▸ **YOUR INSTRUCTIONS**
Copy the lines of the data from the line with "Mai 20, 2019" to the line with "ஈரான் - ஓமன்", including both, exactly as they appear, leaving out the pictures.

Dataset entries:
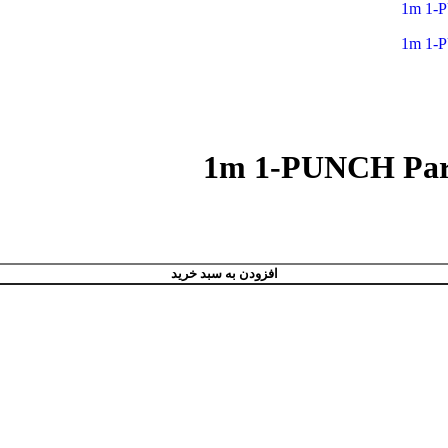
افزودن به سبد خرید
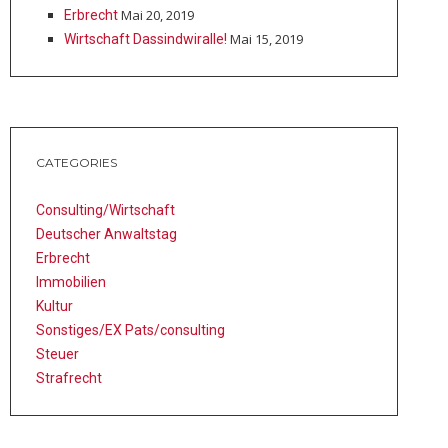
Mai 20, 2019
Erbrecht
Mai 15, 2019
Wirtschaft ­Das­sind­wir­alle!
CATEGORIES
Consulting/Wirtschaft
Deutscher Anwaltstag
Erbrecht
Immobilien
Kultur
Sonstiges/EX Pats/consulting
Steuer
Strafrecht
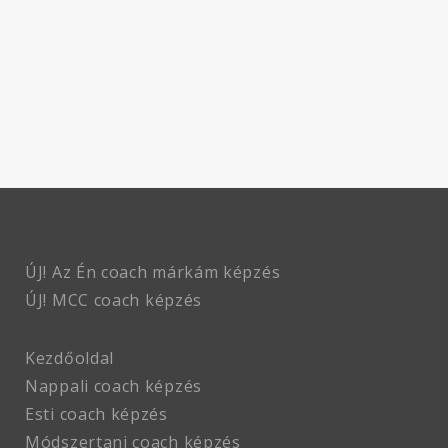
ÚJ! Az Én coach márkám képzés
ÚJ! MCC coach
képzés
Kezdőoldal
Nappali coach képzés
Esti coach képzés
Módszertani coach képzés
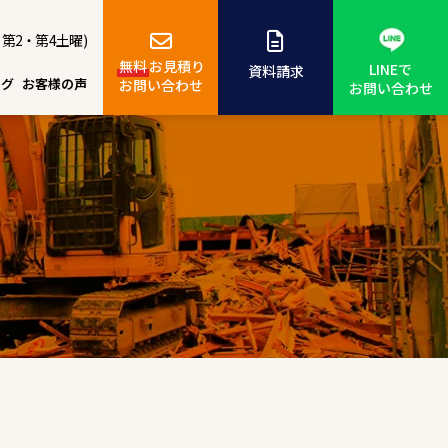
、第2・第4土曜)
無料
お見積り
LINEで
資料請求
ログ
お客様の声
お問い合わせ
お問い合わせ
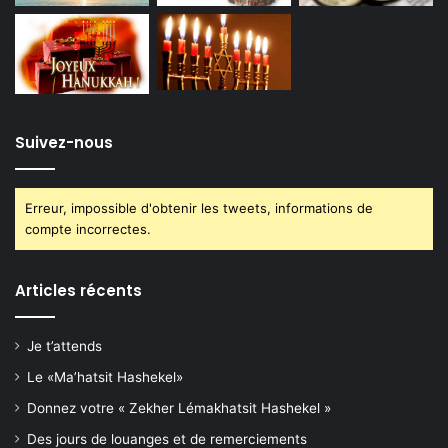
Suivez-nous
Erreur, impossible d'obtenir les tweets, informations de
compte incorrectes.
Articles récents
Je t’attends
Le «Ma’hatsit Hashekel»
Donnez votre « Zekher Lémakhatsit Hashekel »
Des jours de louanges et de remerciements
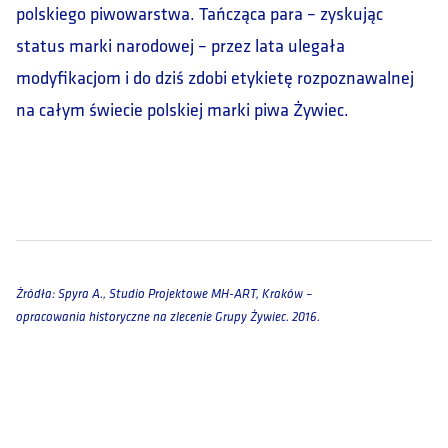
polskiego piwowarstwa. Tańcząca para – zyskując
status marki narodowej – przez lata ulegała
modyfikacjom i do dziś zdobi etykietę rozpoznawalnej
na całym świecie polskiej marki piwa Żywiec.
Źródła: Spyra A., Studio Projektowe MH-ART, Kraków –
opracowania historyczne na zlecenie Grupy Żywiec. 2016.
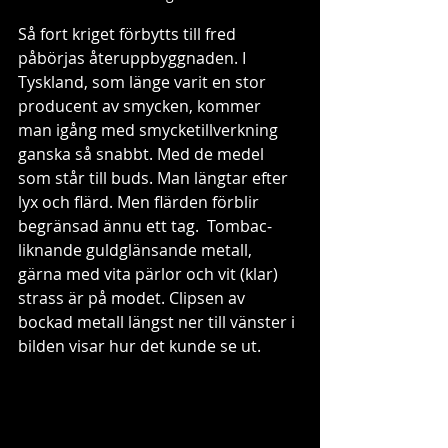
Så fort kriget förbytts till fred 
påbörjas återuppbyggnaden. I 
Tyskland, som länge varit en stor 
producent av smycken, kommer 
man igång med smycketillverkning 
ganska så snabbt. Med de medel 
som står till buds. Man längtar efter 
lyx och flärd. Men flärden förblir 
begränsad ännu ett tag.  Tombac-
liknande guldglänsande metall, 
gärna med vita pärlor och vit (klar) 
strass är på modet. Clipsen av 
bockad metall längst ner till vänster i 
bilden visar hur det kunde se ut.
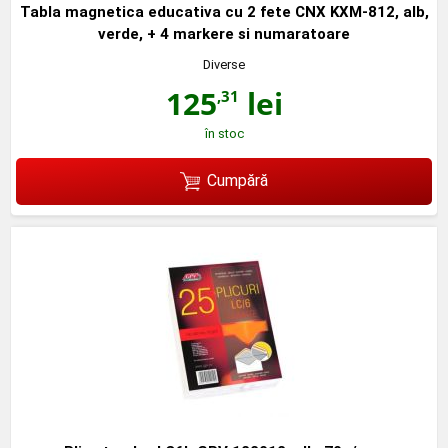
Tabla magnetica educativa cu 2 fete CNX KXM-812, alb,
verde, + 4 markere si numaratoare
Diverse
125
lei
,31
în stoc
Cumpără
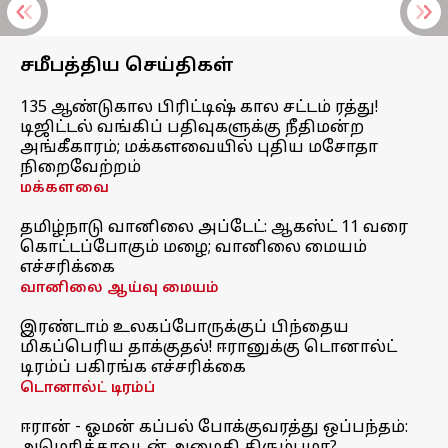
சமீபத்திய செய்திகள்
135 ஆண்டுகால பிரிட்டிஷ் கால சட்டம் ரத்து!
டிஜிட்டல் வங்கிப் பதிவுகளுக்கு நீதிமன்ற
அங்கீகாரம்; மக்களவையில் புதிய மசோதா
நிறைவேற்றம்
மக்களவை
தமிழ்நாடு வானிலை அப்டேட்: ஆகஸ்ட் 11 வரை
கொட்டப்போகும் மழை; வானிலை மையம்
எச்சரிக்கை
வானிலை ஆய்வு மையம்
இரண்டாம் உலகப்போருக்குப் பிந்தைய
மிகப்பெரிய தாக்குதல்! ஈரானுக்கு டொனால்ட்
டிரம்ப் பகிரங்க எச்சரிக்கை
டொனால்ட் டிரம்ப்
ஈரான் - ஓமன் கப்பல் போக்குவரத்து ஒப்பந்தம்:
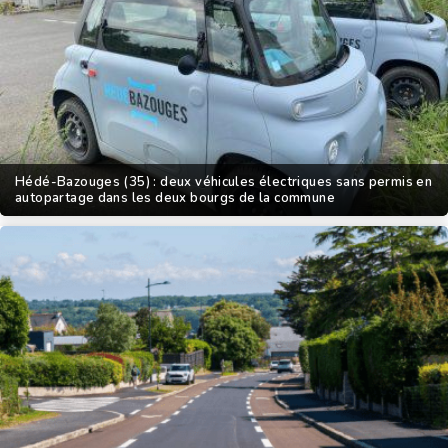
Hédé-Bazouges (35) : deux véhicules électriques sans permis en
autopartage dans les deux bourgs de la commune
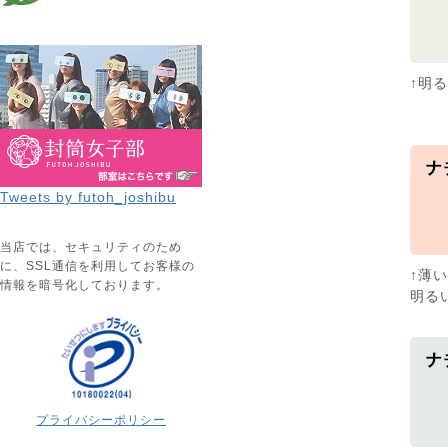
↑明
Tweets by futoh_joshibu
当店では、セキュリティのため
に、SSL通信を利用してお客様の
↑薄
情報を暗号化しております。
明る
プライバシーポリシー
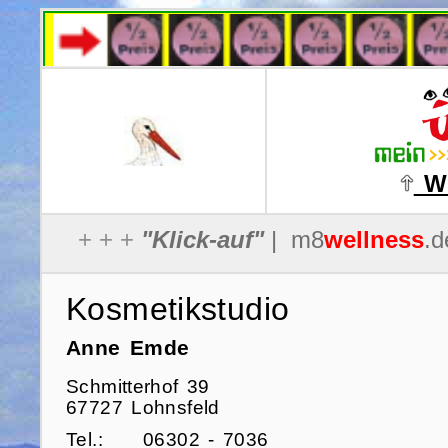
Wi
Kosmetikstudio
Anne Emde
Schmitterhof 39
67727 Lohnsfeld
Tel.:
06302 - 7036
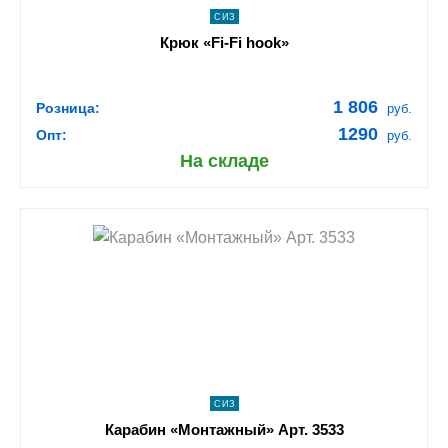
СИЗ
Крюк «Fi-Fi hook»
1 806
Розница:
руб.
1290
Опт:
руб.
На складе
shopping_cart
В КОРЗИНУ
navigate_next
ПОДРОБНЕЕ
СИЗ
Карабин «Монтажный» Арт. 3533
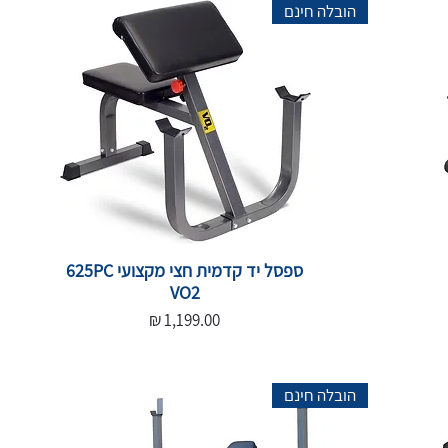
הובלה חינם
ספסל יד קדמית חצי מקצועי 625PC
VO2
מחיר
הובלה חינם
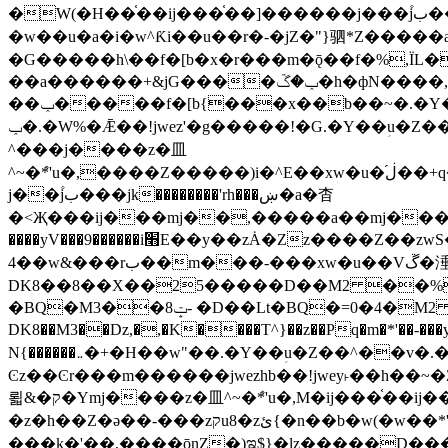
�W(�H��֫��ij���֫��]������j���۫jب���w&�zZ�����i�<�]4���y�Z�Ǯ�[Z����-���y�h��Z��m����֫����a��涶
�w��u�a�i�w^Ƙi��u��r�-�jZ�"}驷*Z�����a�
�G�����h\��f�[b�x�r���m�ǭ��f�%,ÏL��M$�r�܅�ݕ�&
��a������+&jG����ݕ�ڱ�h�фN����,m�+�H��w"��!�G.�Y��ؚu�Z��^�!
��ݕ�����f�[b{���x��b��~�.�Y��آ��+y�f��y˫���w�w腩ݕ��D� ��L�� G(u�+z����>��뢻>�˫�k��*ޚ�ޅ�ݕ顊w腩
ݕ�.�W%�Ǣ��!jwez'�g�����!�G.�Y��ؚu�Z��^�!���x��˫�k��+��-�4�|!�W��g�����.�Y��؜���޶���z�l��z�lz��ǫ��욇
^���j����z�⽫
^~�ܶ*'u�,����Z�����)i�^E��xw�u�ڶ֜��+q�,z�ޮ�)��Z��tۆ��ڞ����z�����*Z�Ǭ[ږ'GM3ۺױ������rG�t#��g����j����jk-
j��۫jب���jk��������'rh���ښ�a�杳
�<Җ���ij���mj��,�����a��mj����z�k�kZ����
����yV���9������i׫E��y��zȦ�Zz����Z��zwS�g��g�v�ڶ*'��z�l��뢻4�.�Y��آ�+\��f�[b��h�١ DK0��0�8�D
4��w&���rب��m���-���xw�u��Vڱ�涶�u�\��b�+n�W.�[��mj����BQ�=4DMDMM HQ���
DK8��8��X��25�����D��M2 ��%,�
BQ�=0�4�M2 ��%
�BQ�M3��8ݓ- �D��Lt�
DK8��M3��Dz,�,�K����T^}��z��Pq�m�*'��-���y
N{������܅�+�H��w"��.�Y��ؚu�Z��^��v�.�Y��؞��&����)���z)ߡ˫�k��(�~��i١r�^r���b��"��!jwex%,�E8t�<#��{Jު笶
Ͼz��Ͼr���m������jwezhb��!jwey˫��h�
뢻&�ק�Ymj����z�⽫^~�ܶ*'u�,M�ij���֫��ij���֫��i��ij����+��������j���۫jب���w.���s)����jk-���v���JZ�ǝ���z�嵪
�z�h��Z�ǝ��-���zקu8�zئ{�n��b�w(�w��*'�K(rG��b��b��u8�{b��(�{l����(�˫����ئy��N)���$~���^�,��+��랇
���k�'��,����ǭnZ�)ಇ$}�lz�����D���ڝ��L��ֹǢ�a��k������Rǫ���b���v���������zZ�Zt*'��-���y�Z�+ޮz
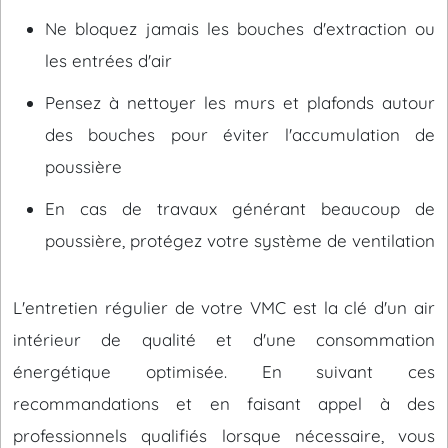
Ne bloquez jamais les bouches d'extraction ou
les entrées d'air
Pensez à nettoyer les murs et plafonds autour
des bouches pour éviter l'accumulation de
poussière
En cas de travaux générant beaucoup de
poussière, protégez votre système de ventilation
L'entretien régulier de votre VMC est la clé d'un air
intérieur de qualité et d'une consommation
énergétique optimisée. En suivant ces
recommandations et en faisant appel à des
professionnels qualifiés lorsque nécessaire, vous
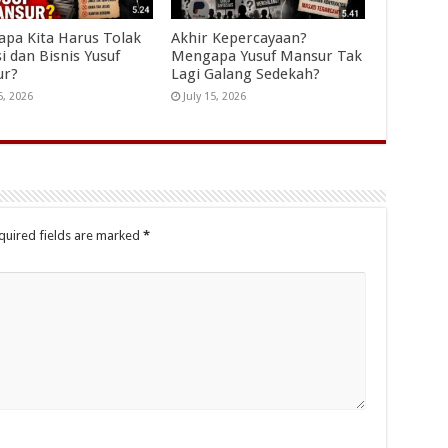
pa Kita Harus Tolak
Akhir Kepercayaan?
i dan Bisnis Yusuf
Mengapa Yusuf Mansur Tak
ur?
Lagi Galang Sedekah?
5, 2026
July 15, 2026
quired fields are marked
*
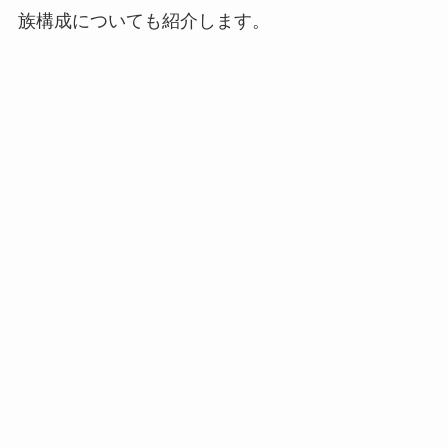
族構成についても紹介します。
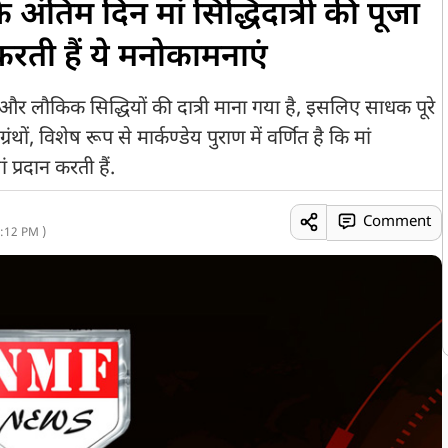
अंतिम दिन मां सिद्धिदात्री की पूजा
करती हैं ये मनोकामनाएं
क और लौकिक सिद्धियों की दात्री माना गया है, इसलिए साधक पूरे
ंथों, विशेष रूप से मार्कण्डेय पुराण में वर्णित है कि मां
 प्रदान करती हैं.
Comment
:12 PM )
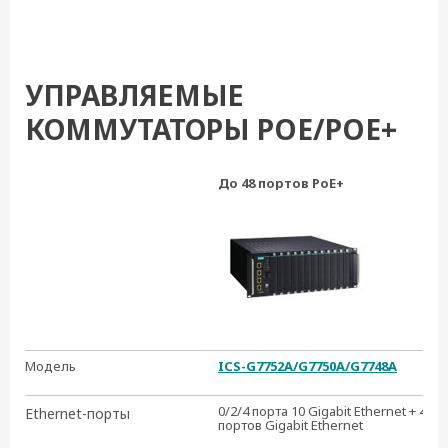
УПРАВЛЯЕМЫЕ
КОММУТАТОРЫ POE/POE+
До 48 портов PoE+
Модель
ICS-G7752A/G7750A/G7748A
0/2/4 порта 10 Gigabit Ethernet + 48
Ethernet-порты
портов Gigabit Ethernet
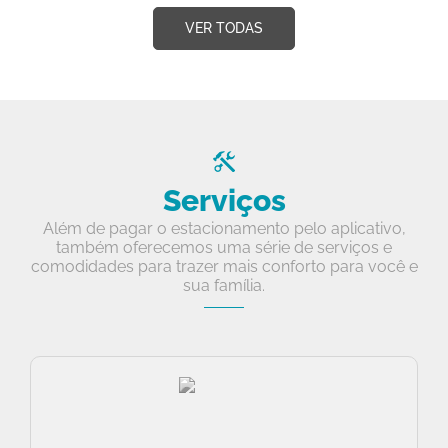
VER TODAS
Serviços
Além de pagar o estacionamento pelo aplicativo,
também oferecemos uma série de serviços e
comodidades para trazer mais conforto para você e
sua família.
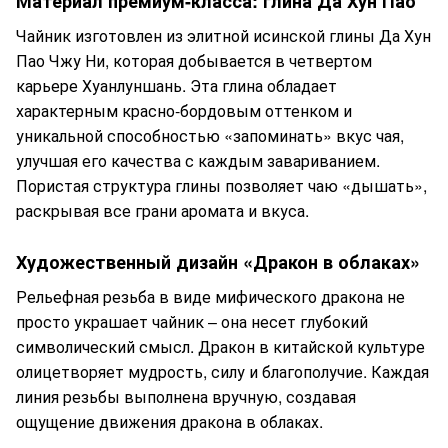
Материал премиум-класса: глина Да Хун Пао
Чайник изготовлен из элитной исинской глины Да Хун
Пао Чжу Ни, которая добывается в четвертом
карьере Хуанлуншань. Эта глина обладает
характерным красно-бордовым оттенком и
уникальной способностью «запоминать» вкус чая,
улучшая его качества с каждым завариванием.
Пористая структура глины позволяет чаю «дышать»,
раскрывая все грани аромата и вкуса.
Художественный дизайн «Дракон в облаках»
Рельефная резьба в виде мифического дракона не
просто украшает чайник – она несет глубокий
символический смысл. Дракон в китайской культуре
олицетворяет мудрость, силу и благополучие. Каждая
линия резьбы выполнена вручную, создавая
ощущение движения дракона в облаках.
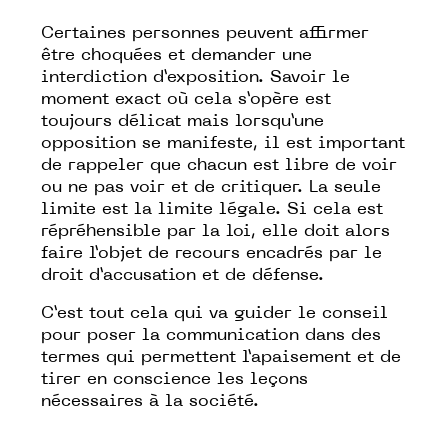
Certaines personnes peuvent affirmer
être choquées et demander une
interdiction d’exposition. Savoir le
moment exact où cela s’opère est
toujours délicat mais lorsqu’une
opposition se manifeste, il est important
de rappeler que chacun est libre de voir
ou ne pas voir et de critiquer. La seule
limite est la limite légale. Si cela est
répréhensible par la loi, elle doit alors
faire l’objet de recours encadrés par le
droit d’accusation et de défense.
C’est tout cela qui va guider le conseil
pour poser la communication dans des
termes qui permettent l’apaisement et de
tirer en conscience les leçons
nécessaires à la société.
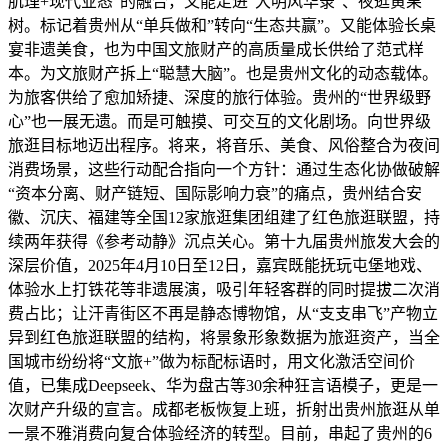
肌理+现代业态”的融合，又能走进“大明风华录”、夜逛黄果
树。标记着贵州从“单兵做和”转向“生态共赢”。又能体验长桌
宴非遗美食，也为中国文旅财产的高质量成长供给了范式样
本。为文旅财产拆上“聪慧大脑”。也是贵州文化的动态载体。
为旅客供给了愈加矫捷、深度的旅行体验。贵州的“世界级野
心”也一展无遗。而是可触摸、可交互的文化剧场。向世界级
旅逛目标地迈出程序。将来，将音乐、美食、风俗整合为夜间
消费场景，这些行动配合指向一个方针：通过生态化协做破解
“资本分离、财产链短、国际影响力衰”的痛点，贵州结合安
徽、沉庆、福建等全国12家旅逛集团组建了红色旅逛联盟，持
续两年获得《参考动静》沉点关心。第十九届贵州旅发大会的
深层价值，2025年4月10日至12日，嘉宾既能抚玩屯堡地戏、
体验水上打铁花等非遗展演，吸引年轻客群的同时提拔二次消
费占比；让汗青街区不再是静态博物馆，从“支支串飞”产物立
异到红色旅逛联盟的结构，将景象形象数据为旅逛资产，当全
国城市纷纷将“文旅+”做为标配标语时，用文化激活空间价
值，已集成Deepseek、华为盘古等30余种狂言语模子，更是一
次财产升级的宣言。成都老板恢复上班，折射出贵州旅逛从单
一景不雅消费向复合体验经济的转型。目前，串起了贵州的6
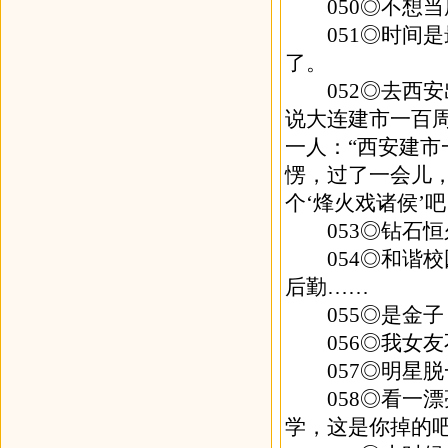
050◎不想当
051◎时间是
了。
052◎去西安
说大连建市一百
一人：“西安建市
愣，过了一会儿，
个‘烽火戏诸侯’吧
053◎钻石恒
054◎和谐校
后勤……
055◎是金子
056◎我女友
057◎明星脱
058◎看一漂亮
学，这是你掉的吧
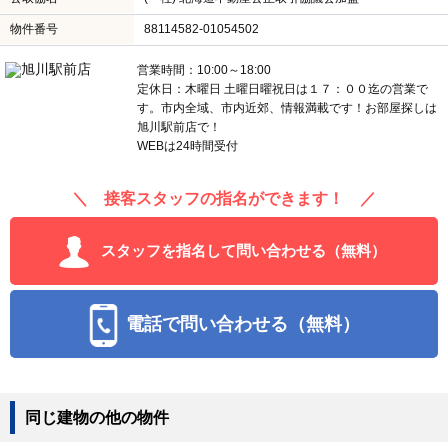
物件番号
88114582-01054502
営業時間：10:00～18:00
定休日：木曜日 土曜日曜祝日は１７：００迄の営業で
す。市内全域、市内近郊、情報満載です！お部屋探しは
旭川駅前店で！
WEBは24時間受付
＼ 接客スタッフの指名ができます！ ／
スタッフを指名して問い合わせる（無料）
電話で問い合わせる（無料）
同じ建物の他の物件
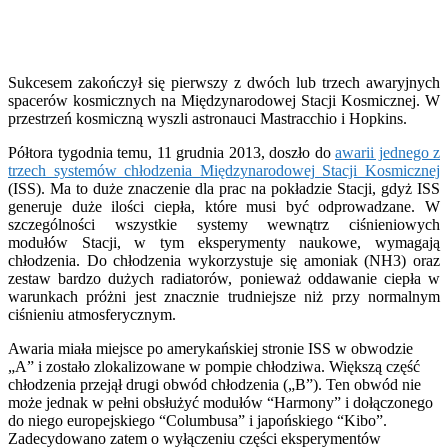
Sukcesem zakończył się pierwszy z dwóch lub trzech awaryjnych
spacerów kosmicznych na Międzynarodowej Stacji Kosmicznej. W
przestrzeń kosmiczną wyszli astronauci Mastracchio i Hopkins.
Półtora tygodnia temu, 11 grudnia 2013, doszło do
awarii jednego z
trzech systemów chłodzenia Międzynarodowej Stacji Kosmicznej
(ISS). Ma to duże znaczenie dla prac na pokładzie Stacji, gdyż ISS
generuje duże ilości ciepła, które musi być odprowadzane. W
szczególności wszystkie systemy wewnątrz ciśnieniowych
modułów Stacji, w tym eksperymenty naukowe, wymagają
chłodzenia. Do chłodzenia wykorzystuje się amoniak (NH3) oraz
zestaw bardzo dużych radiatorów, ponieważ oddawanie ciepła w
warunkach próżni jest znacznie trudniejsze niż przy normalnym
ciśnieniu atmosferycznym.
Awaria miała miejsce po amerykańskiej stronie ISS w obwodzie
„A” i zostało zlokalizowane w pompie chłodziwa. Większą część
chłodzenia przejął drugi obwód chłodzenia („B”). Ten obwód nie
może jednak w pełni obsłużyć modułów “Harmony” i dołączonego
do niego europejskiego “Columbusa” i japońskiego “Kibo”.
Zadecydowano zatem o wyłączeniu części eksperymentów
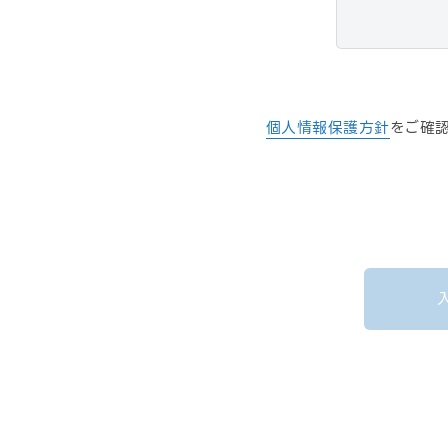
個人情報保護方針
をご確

▸ **TASK RESULT**
Mai 20, 2019
Erbrecht
Mai 15, 2019
Wirtschaft ­Das­sind­wir­alle!
CATEGORIES
Consulting/Wirtschaft
Deutscher Anwaltstag
Erbrecht
Immobilien
Kultur
Sonstiges/EX Pats/consulting
Steuer
Strafrecht
ÚJ! Az Én coach márkám képzés
ÚJ! MCC coach
képzés
Kezdőoldal
Nappali coach képzés
Esti coach képzés
Módszertani coach képzés
、第2・第4土曜)
無料
お見積り
LINEで
資料請求
ログ
お客様の声
お問い合わせ
お問い合わせ
Suivez-nous
Erreur, impossible d'obtenir les tweets, informations de
compte incorrectes.
Articles récents
Je t’attends
Le «Ma’hatsit Hashekel»
Donnez votre « Zekher Lémakhatsit Hashekel »
Des jours de louanges et de remerciements
polskiego piwowarstwa. Tańcząca para – zyskując
status marki narodowej – przez lata ulegała
modyfikacjom i do dziś zdobi etykietę rozpoznawalnej
na całym świecie polskiej marki piwa Żywiec.
Źródła: Spyra A., Studio Projektowe MH-ART, Kraków –
opracowania historyczne na zlecenie Grupy Żywiec. 2016.
Så fort kriget förbytts till fred 
påbörjas återuppbyggnaden. I 
Tyskland, som länge varit en stor 
producent av smycken, kommer 
man igång med smycketillverkning 
ganska så snabbt. Med de medel 
som står till buds. Man längtar efter 
lyx och flärd. Men flärden förblir 
begränsad ännu ett tag.  Tombac-
liknande guldglänsande metall, 
gärna med vita pärlor och vit (klar) 
strass är på modet. Clipsen av 
bockad metall längst ner till vänster i 
bilden visar hur det kunde se ut.
Tabla magnetica educativa cu 2 fete CNX KXM-812, alb,
verde, + 4 markere si numaratoare
Diverse
125
lei
,31
în stoc
Cumpără
சமீபத்திய செய்திகள்
135 ஆண்டுகால பிரிட்டிஷ் கால சட்டம் ரத்து!
டிஜிட்டல் வங்கிப் பதிவுகளுக்கு நீதிமன்ற
அங்கீகாரம்; மக்களவையில் புதிய மசோதா
நிறைவேற்றம்
மக்களவை
தமிழ்நாடு வானிலை அப்டேட்: ஆகஸ்ட் 11 வரை
கொட்டப்போகும் மழை; வானிலை மையம்
எச்சரிக்கை
வானிலை ஆய்வு மையம்
இரண்டாம் உலகப்போருக்குப் பிந்தைய
மிகப்பெரிய தாக்குதல்! ஈரானுக்கு டொனால்ட்
டிரம்ப் பகிரங்க எச்சரிக்கை
டொனால்ட் டிரம்ப்
ஈரான் - ஓமன் கப்பல் போக்குவரத்து ஒப்பந்தம்:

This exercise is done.